This is the story of how an apple cake turned into a lemon cake.
Well it isn't entirely true, an apple cake cannot turn into a lemon cake. But we set up to make an apple cake and ended up with a lemon cake.
Everybody that knows me, know I am not really into baking. The cakes I tried making, all came out wrong, uncooked or burnt or just not right.
I don't really have a sweet tooth so it didn't really matter but who doesn't like a piece of cake every now and then? So last Christmas, a lovely person bought me a baking book: Mary Berry Fast Cakes. She makes everything look so simple and delicious we decided, the Big Man and I, to try one of the recipes. After a long debate we chose Easy Apple Cake.
We went to the shops and bought apples (we couldn't find the weight so we now own enough apples for the next 10 years), and the rest of ingredients for the cake.
We get home, get all the ingredients ready... except the cake tin. Remember I don't make a lot of cakes? Well, I didn't have a deep cake tin. I had a small one for other kind of cakes but not the one we needed for our baking endeavours.
After a lot of complaining, some arguing and no progress on the cake, He says: "why don't you make your lemon cake?" So this is how the apple cake turned into a lemon cake! We did make the apple cake the next day, you can find the recipe here.
This lemon cake is perfect for summer, but it is so good you won't resist making it in winter or any other time of the year. It's zingy, spongy and so easy you will be surprised you made it yourself (at least I was).
This recipe is based on Mary Berry's lemon tray bake, so you can double the ingredients up and make it a tray bake, just use a meat roasting tin about 12 x 9 inches (30 x 22.5 cm). For this cake we used a 17inches cake tin.
Here is what you need:
85 g butter
112 g self-rising flour
1 tsp. baking powder
85 g caster sugar
2 medium eggs
2 tbsp. milk
rind and juice of 1 lemon
rind and juice of 1 lime
175 g sugar (for the cake's topping)
Heat the oven to 180 degrees (160 Fan) and grease and line the tin with greaseproof paper.
In a big bowl put the butter, flour, baking powder, sugar, the lime and lemon rind eggs and milk and beat until well mixed.
Put the mixture into the tin and smooth the top.

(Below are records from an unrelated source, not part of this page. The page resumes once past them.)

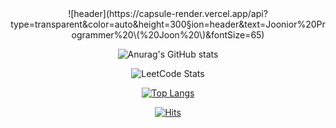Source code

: <div align="center">
  ![header](https://capsule-render.vercel.app/api?type=transparent&color=auto&height=300&section=header&text=Joonior%20Programmer%20\(%20Joon%20\)&fontSize=65)    

  ![Anurag's GitHub stats](https://github-readme-stats.vercel.app/api?username=Joonior-Programmer&show_icons=true&theme=dark)

  ![LeetCode Stats](https://leetcard.jacoblin.cool/Joonior-Programmer?theme=dark&font=Andika)

  [![Top Langs](https://github-readme-stats.vercel.app/api/top-langs/?username=Joonior-Programmer&layout=compact&theme=dark&langs_count=8)](https://github.com/anuraghazra/github-readme-stats)


  [![Hits](https://hits.seeyoufarm.com/api/count/incr/badge.svg?url=https%3A%2F%2Fgithub.com%2FJoonior-Programmer&count_bg=%2379C83D&title_bg=%23555555&icon=&icon_color=%23E7E7E7&title=Visitor&edge_flat=false)](https://hits.seeyoufarm.com) 
</div>

<!--
**Joonior-Programmer/Joonior-Programmer** is a ✨ _special_ ✨ repository because its `README.md` (this file) appears on your GitHub profile.

Here are some ideas to get you started:

- 🔭 I’m currently working on ...
- 🌱 I’m currently learning ...
- 👯 I’m looking to collaborate on ...
- 🤔 I’m looking for help with ...
- 💬 Ask me about ...
- 📫 How to reach me: ...
- 😄 Pronouns: ...
- ⚡ Fun fact: ...
-->
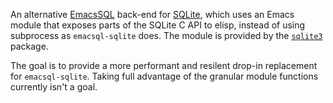 An alternative [EmacsSQL] back-end for [SQLite], which uses an Emacs
module that exposes parts of the SQLite C API to elisp, instead of
using subprocess as `emacsql-sqlite` does.  The module is provided
by the [`sqlite3`] package.

The goal is to provide a more performant and resilent drop-in
replacement for `emacsql-sqlite`.  Taking full advantage of the
granular module functions currently isn't a goal.

[EmacsSQL]:  https://github.com/skeeto/emacsql
[SQLite]:    https://sqlite.org
[`sqlite3`]: https://github.com/pekingduck/emacs-sqlite3-api
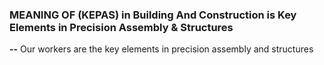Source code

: ### MEANING OF (KEPAS) in Building And Construction is Key Elements in Precision Assembly & Structures

__--__ Our workers are the key elements in precision assembly and structures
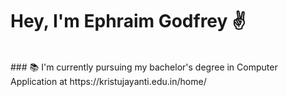 # Hey, I'm Ephraim Godfrey ✌️
<br>
### 📚 I'm currently pursuing my bachelor's degree in Computer Application at <website>
<website> https://kristujayanti.edu.in/home/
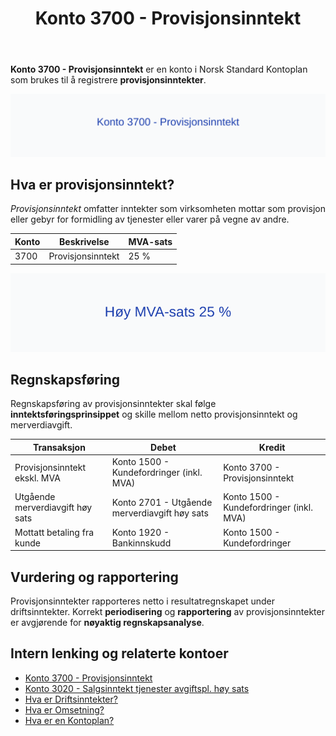 ﻿---
title: "Konto 3700 - Provisjonsinntekt"
seoTitle: "3700-provisjonsinntekt"
meta_description: '**Konto 3700 - Provisjonsinntekt** er en konto i Norsk Standard Kontoplan som brukes til å registrere **provisjonsinntekter**.'
slug: 3700-provisjonsinntekt
type: blog
layout: pages/single
---

**Konto 3700 - Provisjonsinntekt** er en konto i Norsk Standard Kontoplan som brukes til å registrere **provisjonsinntekter**.

![Illustrasjon av konto 3700 Provisjonsinntekt](3700-provisjonsinntekt-image.svg)

## Hva er provisjonsinntekt?

*Provisjonsinntekt* omfatter inntekter som virksomheten mottar som provisjon eller gebyr for formidling av tjenester eller varer på vegne av andre.

| Konto | Beskrivelse       | MVA-sats |
|-------|-------------------|----------|
| 3700  | Provisjonsinntekt | 25 %     |

![Høy MVA-sats 25 %](3700-mva-hoy-sats.svg)

## Regnskapsføring

Regnskapsføring av provisjonsinntekter skal følge **inntektsføringsprinsippet** og skille mellom netto provisjonsinntekt og merverdiavgift.

| Transaksjon                         | Debet                                              | Kredit                                   |
|-------------------------------------|----------------------------------------------------|-------------------------------------------|
| Provisjonsinntekt ekskl. MVA        | Konto 1500 - Kundefordringer (inkl. MVA)           | Konto 3700 - Provisjonsinntekt            |
| Utgående merverdiavgift høy sats    | Konto 2701 - Utgående merverdiavgift høy sats      | Konto 1500 - Kundefordringer (inkl. MVA)  |
| Mottatt betaling fra kunde          | Konto 1920 - Bankinnskudd                          | Konto 1500 - Kundefordringer              |

## Vurdering og rapportering

Provisjonsinntekter rapporteres netto i resultatregnskapet under driftsinntekter. Korrekt **periodisering** og **rapportering** av provisjonsinntekter er avgjørende for **nøyaktig regnskapsanalyse**.

## Intern lenking og relaterte kontoer

* [Konto 3700 - Provisjonsinntekt](/blogs/kontoplan/3700-provisjonsinntekt "Konto 3700 - Provisjonsinntekt")
* [Konto 3020 - Salgsinntekt tjenester avgiftspl. høy sats](/blogs/kontoplan/3020-salgsinntekt-tjenester-avgiftspl-hoy-sats "Konto 3020 - Salgsinntekt tjenester avgiftspl. høy sats")
* [Hva er Driftsinntekter?](/blogs/regnskap/hva-er-driftsinntekter "Hva er Driftsinntekter? Komplett Guide til Driftsinntekter i Regnskap")
* [Hva er Omsetning?](/blogs/regnskap/hva-er-omsetning "Hva er Omsetning? Komplett Guide til Omsetning i Regnskap og Skatt")
* [Hva er en Kontoplan?](/blogs/regnskap/hva-er-kontoplan "Hva er en Kontoplan? Komplett Guide til Kontoplaner i Norsk Regnskap")







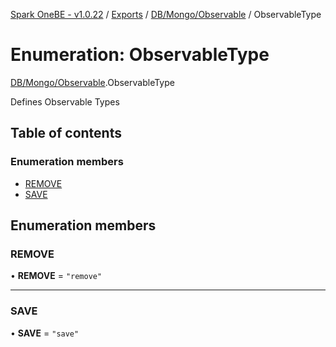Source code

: [Spark OneBE - v1.0.22](../README.md) / [Exports](../modules.md) / [DB/Mongo/Observable](../modules/DB_Mongo_Observable.md) / ObservableType

# Enumeration: ObservableType

[DB/Mongo/Observable](../modules/DB_Mongo_Observable.md).ObservableType

Defines Observable Types

## Table of contents

### Enumeration members

- [REMOVE](DB_Mongo_Observable.ObservableType.md#remove)
- [SAVE](DB_Mongo_Observable.ObservableType.md#save)

## Enumeration members

### REMOVE

• **REMOVE** = `"remove"`

___

### SAVE

• **SAVE** = `"save"`
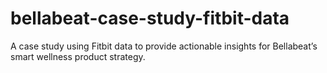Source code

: # bellabeat-case-study-fitbit-data
A case study using Fitbit data to provide actionable insights for Bellabeat’s smart wellness product strategy.
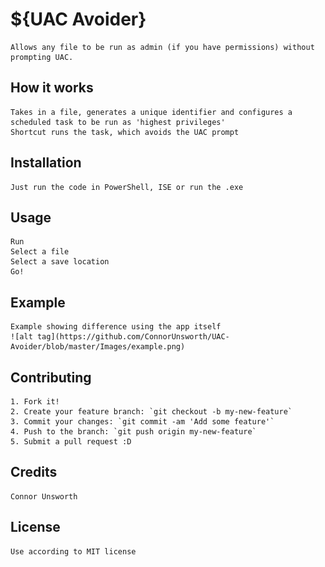 # ${UAC Avoider}

	Allows any file to be run as admin (if you have permissions) without prompting UAC.

## How it works

	Takes in a file, generates a unique identifier and configures a scheduled task to be run as 'highest privileges'
	Shortcut runs the task, which avoids the UAC prompt

## Installation
	Just run the code in PowerShell, ISE or run the .exe


## Usage

	Run
	Select a file
	Select a save location
	Go!

## Example
	Example showing difference using the app itself
	![alt tag](https://github.com/ConnorUnsworth/UAC-Avoider/blob/master/Images/example.png)

## Contributing

	1. Fork it!
	2. Create your feature branch: `git checkout -b my-new-feature`
	3. Commit your changes: `git commit -am 'Add some feature'`
	4. Push to the branch: `git push origin my-new-feature`
	5. Submit a pull request :D

## Credits
	Connor Unsworth
## License
	Use according to MIT license
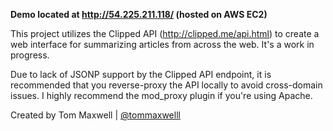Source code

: <b>Demo located at http://54.225.211.118/ (hosted on AWS EC2)</b>

This project utilizes the Clipped API (http://clipped.me/api.html) to create a web interface for summarizing articles from across the web. It's
a work in progress.

Due to lack of JSONP support by the Clipped API endpoint, it is recommended that you reverse-proxy the API locally to avoid cross-domain issues. I highly recommend the mod_proxy plugin if you're using Apache. 

Created by Tom Maxwell | <a href="http://www.twitter.com/tommaxwelll">@tommaxwelll</a>
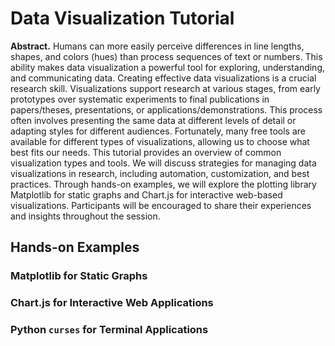 # Data Visualization Tutorial

**Abstract.** Humans can more easily perceive differences in line lengths, shapes, and colors (hues) than process sequences of text or numbers. This ability makes data visualization a powerful tool for exploring, understanding, and communicating data. Creating effective data visualizations is a crucial research skill. Visualizations support research at various stages, from early prototypes over systematic experiments to final publications in papers/theses, presentations, or applications/demonstrations. This process often involves presenting the same data at different levels of detail or adapting styles for different audiences. Fortunately, many free tools are available for different types of visualizations, allowing us to choose what best fits our needs. This tutorial provides an overview of common visualization types and tools. We will discuss strategies for managing data visualizations in research, including automation, customization, and best practices. Through hands-on examples, we will explore the plotting library Matplotlib for static graphs and Chart.js for interactive web-based visualizations. Participants will be encouraged to share their experiences and insights throughout the session.

## Hands-on Examples

### Matplotlib for Static Graphs

### Chart.js for Interactive Web Applications

### Python `curses` for Terminal Applications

Bake in the oven for 35-40 minutes, until it springs back when you press in the middle or when a cake tester comes out clean.
While you leave it to cool, mix the lemon and lime juice with the 175 g of sugar, until it has more or less dissolved. Spread over the cake with the back of a spoon (depending on how juicy they are it will be runny or more like a sugary paste).
We made some hole on the cake as well to let some of the lemony goodness go inside the cake but this isn't necessary as the top of the cake was already very lemony.